Dataset entries:
◆ ◆ ◆ ◆ ◆

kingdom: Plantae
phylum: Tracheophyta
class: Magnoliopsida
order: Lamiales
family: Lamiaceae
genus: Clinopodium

◆ ◆ ◆ ◆ ◆

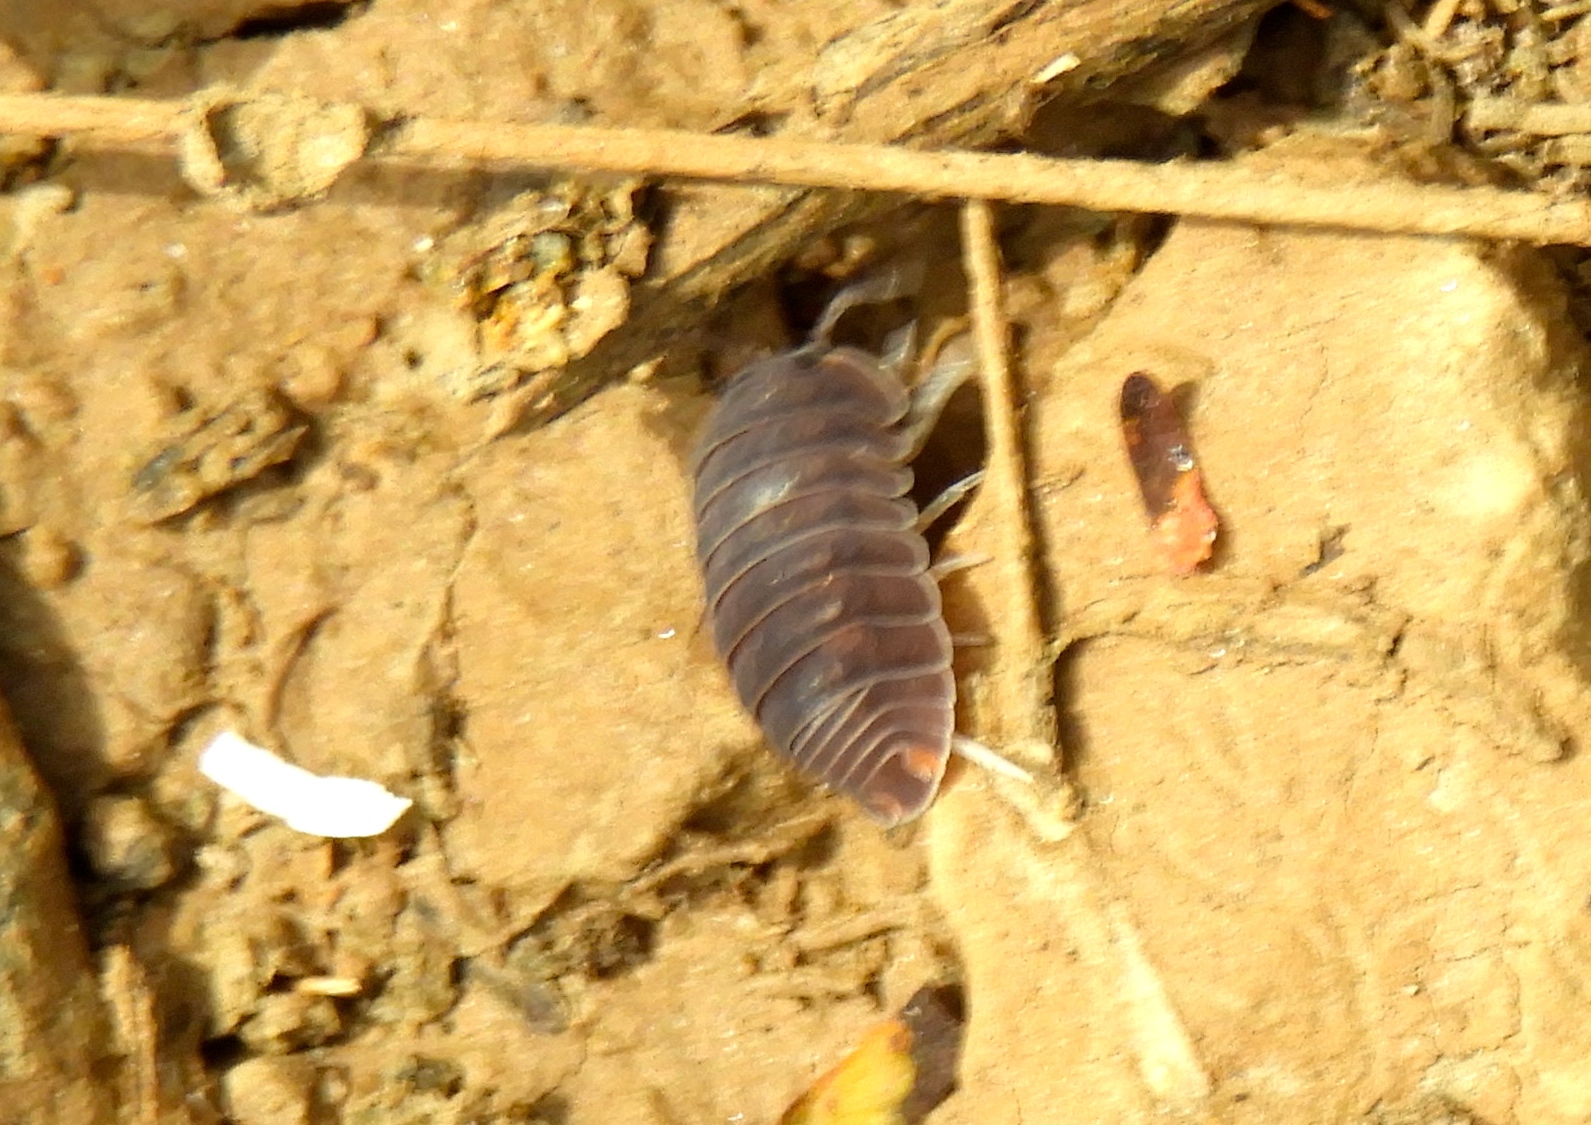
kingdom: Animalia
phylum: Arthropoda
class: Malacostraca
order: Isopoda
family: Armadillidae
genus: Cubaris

◆ ◆ ◆ ◆ ◆

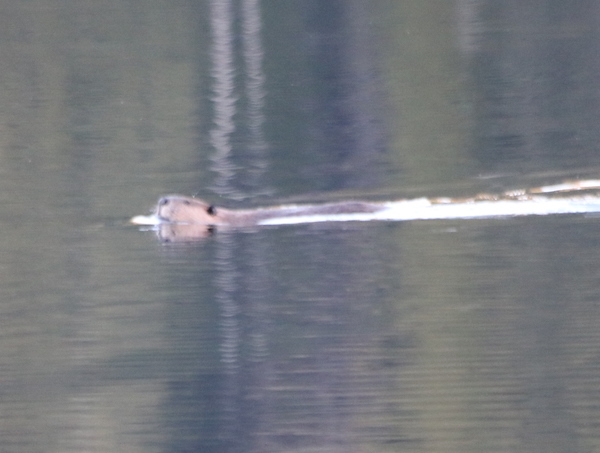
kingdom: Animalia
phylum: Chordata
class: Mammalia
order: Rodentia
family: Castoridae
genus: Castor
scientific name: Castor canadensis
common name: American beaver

◆ ◆ ◆ ◆ ◆

Please copy out, word for word, everything from the line containing "phylum: Chordata" down to the line containing "common name: American beaver", with both of those lines included.

RESULT OF THE EXERCISE:
phylum: Chordata
class: Mammalia
order: Rodentia
family: Castoridae
genus: Castor
scientific name: Castor canadensis
common name: American beaver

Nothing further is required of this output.